Nicky says 'Let's get on board to improve access at Sileby station'

Nicky at Sileby station with Nikki Brotherton

Loughborough Member of Parliament, Nicky Morgan, is working with disability charity Leonard Cheshire to highlight the difficulties faced by physically disabled people when using public transport.

More than 40% of railway stations across England, Scotland and Wales do not have step-free access, leaving many physically disabled people unable to travel by train. This includes Sileby station, in the Loughborough constituency, which is used 116,452 times a year but is currently inaccessible.

Nicky has met with disabled constituents to hear more about this issue and to give her backing to disability charity Leonard Cheshire's 'Lets Get On Board' campaign which is calling for stations to be made step-free.

Nicky said: "Everyone has the right to get to work and visit their friends and family as they choose, but the lack of step-free access at train stations is barring disabled people from travelling independently, including here at Sileby.

"I will be making representations to Network Rail and East Midlands Trains to press the case for Sileby to become step-free"

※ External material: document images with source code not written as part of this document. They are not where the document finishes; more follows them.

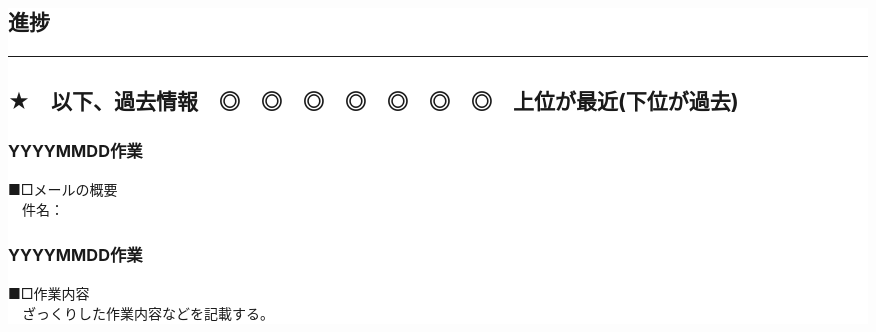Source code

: 


























































<a name="progress"></a>
## 進捗


---
<a name="pastInformation_details"></a>
## ★　以下、過去情報　◎　◎　◎　◎　◎　◎　◎　上位が最近(下位が過去)


### YYYYMMDD作業


■□メールの概要  
　件名：  


### YYYYMMDD作業
■□作業内容  
　ざっくりした作業内容などを記載する。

Many disabled people also face difficulties planning travel, due to the unclear information on step-free access from National Rail.

Even at stations with step-free access, often a ramp is still needed to get from the platform to the train. This needs extra assistance, which is not always available, making it impossible for disabled people to travel spontaneously.

Vinny comments on the challenges he faces when travelling by train: “I would like to rely on trains more to get around. But I can’t physically get into some stations and transferring between trains is often very difficult.

“Steps are a really big issue for me. It means you have to consider which jobs to go for, because some are just not an option. If someone offered you a promotion and you think there’s a train station around the corner, but then you scope it out and it’s actually too far or there are steps, then it will make the difference between going for the job or not.”

The latest findings follow research by Leonard Cheshire earlier this year that more than a third (35%) of working age disabled people have experienced problems using trains in the last year as a result of their disability.

Leonard Cheshire is campaigning for the government and rail operators to make all stations fit for use by disabled people – this includes making sure every station has step-free access from the station to the train.

The charity is calling on people across the country to write to their local rail operating providers to fulfil their duty to disabled passengers and provide step-free access at their train stations.

Neil Heslop, chief executive of Leonard Cheshire, said: “Poor public transport is forcing disabled people to miss out on every day events which others take for granted – from employment opportunities to social events.

“Disabled people cannot continue to put their lives on hold. Rail operators must make it their absolute priority to ensure that their train stations have step-free access, so that all their customers can travel as they choose.”